Craig N. Streu. Assistant Professor of Biochemistry. B.A., Albion College (2004); Ph.D., University of Pennsylvania (2009)
My research focuses broadly on chemical methods for studying biological systems. This includes methods for labeling biomolecules, in vitro evolution of biomolecules, and drug design. Students in my research lab can develop a broad array of skills from molecular biology and cloning, to chemical synthesis and drug design. There are several projects taking place concurrently in my research laboratory.
1. Design of quinone reductase 2 (QR2) inhibitors-Quinone reductase 2 is a protein that has been implicated in free radical production and neurodegenerative diseases. My lab is designing and synthesizing molecules to inhibit this enzyme.
2. Transition metal analogs of complex natural products-Many of the medications we use to treat everything from infections to cancer are compounds that are synthesized naturally in our environment. Unfortunately, some of these compounds are not made in great enough abundance for wide distribution and so chemists must synthesize them. My laboratory is using the unique structural properties of transition metals to accelerate this process.

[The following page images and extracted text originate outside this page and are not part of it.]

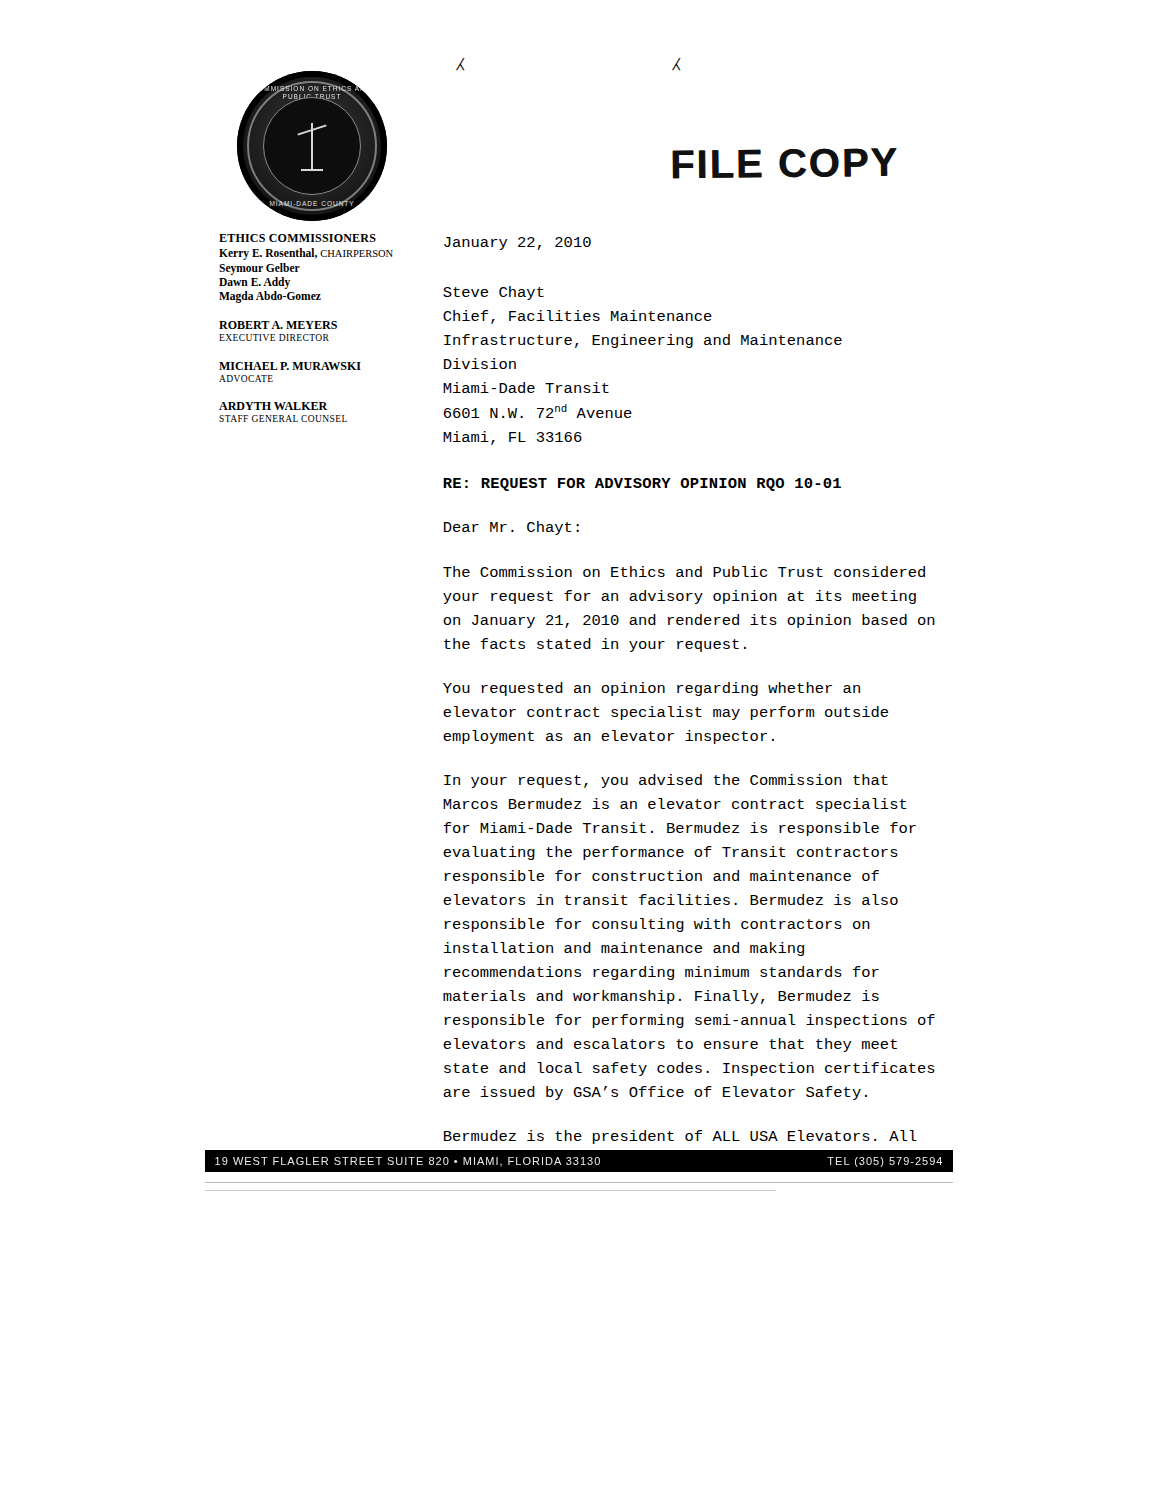⁁ ⁁
COMMISSION ON ETHICS AND PUBLIC TRUST
MIAMI-DADE COUNTY
FILE COPY
ETHICS COMMISSIONERS
Kerry E. Rosenthal, CHAIRPERSON
Seymour Gelber
Dawn E. Addy
Magda Abdo-Gomez
ROBERT A. MEYERS
EXECUTIVE DIRECTOR
MICHAEL P. MURAWSKI
ADVOCATE
ARDYTH WALKER
STAFF GENERAL COUNSEL
January 22, 2010
Steve Chayt Chief, Facilities Maintenance Infrastructure, Engineering and Maintenance Division Miami-Dade Transit 6601 N.W. 72nd Avenue Miami, FL 33166
RE: REQUEST FOR ADVISORY OPINION RQO 10-01
Dear Mr. Chayt:
The Commission on Ethics and Public Trust considered your request for an advisory opinion at its meeting on January 21, 2010 and rendered its opinion based on the facts stated in your request.
You requested an opinion regarding whether an elevator contract specialist may perform outside employment as an elevator inspector.
In your request, you advised the Commission that Marcos Bermudez is an elevator contract specialist for Miami-Dade Transit. Bermudez is responsible for evaluating the performance of Transit contractors responsible for construction and maintenance of elevators in transit facilities. Bermudez is also responsible for consulting with contractors on installation and maintenance and making recommendations regarding minimum standards for materials and workmanship. Finally, Bermudez is responsible for performing semi-annual inspections of elevators and escalators to ensure that they meet state and local safety codes. Inspection certificates are issued by GSA’s Office of Elevator Safety.
Bermudez is the president of ALL USA Elevators. All USA Elevators performs safety
19 WEST FLAGLER STREET SUITE 820 • MIAMI, FLORIDA 33130
TEL (305) 579-2594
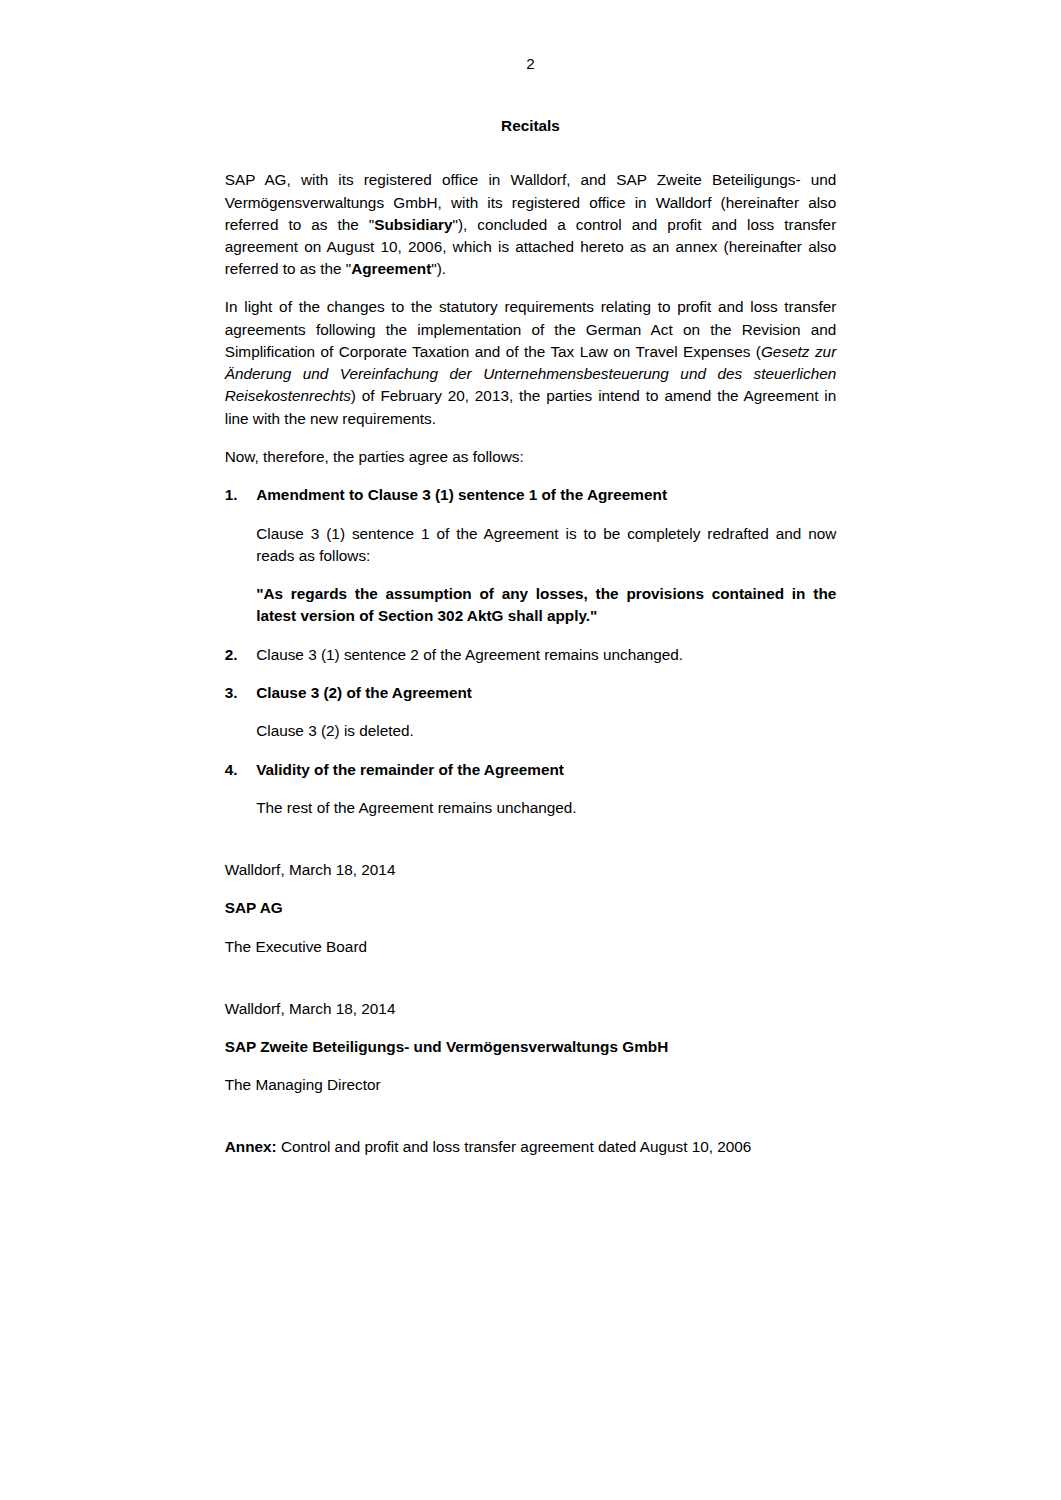2
Recitals
SAP AG, with its registered office in Walldorf, and SAP Zweite Beteiligungs- und Vermögensverwaltungs GmbH, with its registered office in Walldorf (hereinafter also referred to as the "Subsidiary"), concluded a control and profit and loss transfer agreement on August 10, 2006, which is attached hereto as an annex (hereinafter also referred to as the "Agreement").
In light of the changes to the statutory requirements relating to profit and loss transfer agreements following the implementation of the German Act on the Revision and Simplification of Corporate Taxation and of the Tax Law on Travel Expenses (Gesetz zur Änderung und Vereinfachung der Unternehmensbesteuerung und des steuerlichen Reisekostenrechts) of February 20, 2013, the parties intend to amend the Agreement in line with the new requirements.
Now, therefore, the parties agree as follows:
1.
Amendment to Clause 3 (1) sentence 1 of the Agreement
Clause 3 (1) sentence 1 of the Agreement is to be completely redrafted and now reads as follows:
"As regards the assumption of any losses, the provisions contained in the latest version of Section 302 AktG shall apply."
2.
Clause 3 (1) sentence 2 of the Agreement remains unchanged.
3.
Clause 3 (2) of the Agreement
Clause 3 (2) is deleted.
4.
Validity of the remainder of the Agreement
The rest of the Agreement remains unchanged.
Walldorf, March 18, 2014
SAP AG
The Executive Board
Walldorf, March 18, 2014
SAP Zweite Beteiligungs- und Vermögensverwaltungs GmbH
The Managing Director
Annex: Control and profit and loss transfer agreement dated August 10, 2006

3. Evolution of RNA-My group is using a technique called SELEX to evolve RNA molecules that will bind to a variety of targets of our choosing. We plan to use these RNA molecules to study biochemical signaling and create novel inducible protein expression systems.
4. Inhibitors of microbial secreted enzymes-My lab has an ongoing collaboration developing inhibitors from proteins excreted from pathogenic microorganisms. Inhibitors of this sort may have implications in a number of fields from bacterial infections to food safety.